年未已上了車,魏子虛探過身子去幫他關門,誰料年未已反應過激,警惕地退到角落:“現在不行,大白天呢。”
這人也太麻煩了吧?魏子虛無語地坐正,發動引擎,同時問道:“你從哪兒聽說包養這事的?”
年未已爽快地說:“因為你開豪車,還長了一張被包養的臉。”
“謝謝。”魏子虛姑且把這當成誇獎,“車是我哥哥的,他想換新車就把這輛舊的給了我。還有,我和我的男女朋友們是平等的戀愛關係。”
“哇,還真有人能厚顏無恥的說出這種話.……”年未已喃喃自語。
“你是約翰遜教授的課上坐我旁邊那人吧,你叫什麽名字?”魏子虛邊開車邊問。
“哦,我叫年未已,你叫我Neo就行了。你這不是記得我嗎,那剛才還裝作不認識,你是多想引起我的注意啊?”
魏子虛住口了。
“不過說到約翰遜教授的課啊,昨天課上他分析歇斯底裏症的病例根本沒講明白,引用的創傷場景說服力不大,我正準備今天跟他討論這個問題.……”
魏子虛發現,年未已隻有在談及專業知識時靠譜,魏子虛沒有弄懂的問題他輕而易舉就找出病灶,難怪他的同學都狗腿地叫他“年學霸”。

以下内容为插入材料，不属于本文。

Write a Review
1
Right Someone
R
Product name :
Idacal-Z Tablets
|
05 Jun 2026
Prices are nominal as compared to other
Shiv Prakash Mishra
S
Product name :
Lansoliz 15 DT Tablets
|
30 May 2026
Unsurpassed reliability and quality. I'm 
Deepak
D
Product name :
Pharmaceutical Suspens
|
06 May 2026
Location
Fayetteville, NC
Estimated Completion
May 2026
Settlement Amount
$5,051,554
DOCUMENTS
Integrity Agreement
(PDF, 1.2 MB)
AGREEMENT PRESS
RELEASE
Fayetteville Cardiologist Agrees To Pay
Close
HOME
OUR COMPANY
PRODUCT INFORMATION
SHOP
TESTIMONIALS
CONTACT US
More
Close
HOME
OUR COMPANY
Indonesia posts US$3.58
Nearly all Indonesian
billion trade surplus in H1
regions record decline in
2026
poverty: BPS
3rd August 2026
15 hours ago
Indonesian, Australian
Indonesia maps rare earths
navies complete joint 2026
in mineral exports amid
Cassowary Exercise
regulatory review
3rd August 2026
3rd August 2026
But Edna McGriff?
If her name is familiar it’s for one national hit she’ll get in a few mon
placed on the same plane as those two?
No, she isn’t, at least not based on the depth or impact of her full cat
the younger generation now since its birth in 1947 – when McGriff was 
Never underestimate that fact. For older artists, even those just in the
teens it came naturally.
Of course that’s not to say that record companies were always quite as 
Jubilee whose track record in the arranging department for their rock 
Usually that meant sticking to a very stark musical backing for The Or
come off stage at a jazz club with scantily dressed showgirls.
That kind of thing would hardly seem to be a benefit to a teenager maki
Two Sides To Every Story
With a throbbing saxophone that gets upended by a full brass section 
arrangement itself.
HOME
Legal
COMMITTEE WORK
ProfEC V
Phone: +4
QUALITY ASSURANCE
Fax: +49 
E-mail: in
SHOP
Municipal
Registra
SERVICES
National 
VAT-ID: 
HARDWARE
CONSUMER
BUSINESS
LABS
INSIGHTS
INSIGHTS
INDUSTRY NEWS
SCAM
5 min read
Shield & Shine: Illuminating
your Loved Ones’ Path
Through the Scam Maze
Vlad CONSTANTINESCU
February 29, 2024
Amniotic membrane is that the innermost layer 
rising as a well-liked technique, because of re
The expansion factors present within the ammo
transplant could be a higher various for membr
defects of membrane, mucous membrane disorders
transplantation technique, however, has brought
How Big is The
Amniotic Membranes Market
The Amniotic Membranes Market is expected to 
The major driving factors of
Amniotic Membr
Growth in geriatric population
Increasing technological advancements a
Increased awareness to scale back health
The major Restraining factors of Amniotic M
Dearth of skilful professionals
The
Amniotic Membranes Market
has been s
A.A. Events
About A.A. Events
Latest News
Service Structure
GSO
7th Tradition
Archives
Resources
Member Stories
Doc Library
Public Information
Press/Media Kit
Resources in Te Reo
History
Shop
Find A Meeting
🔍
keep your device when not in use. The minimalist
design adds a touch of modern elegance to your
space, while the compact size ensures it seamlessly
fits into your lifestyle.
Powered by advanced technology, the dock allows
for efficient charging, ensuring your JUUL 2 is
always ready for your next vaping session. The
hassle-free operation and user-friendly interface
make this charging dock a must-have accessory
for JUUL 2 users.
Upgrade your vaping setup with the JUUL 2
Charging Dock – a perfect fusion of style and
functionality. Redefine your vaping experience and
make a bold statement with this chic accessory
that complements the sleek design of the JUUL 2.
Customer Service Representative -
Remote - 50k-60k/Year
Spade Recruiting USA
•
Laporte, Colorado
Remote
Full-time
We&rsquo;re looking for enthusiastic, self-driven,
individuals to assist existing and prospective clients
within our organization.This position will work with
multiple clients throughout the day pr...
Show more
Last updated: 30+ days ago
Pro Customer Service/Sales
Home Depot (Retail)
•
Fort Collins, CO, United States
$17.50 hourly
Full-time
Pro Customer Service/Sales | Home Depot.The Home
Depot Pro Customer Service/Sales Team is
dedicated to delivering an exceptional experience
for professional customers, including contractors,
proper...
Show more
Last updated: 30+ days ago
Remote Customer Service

經過半個小時的車程,魏子虛和年未已隻聊課業,竟意料之外的投機。到達目的地,魏子虛熄火下車,年未已想到自己勾搭到了觀察目標,心裏美滋滋,推開車門要下車,身體卻無法移動分毫。
“救……救我……”魏子虛聽到呼救,轉身看到年未已身體僵直,臉色青白,還以為他哮喘發作或是有過敏症狀,焦急地問他:“你還好嗎?能站起來嗎?”
“我……我被困住了。”
他把安全帶繞著自己綁了兩圈,結果安全帶跟書包帶絞在一起,解不開了。
“別動。”魏子虛俯下身,耐心地解開死結。年未已看他睫毛顫動,嘴角弧度優美,比美食更誘人。“噗——”可惜解到中途,魏子虛實在沒崩住,嘲笑起年未已:“你要去蹦極嗎綁這麽結實!”
年未已跟在魏子虛身後回到一樓時,腦子裏想起了第一次跟他搭話時的情景。十多年的時間,他不知道魏子虛都經曆過什麽,他隻能確定一點,當初那個看到別人出洋相而笑到岔氣的魏子虛,他已經再也找不到了。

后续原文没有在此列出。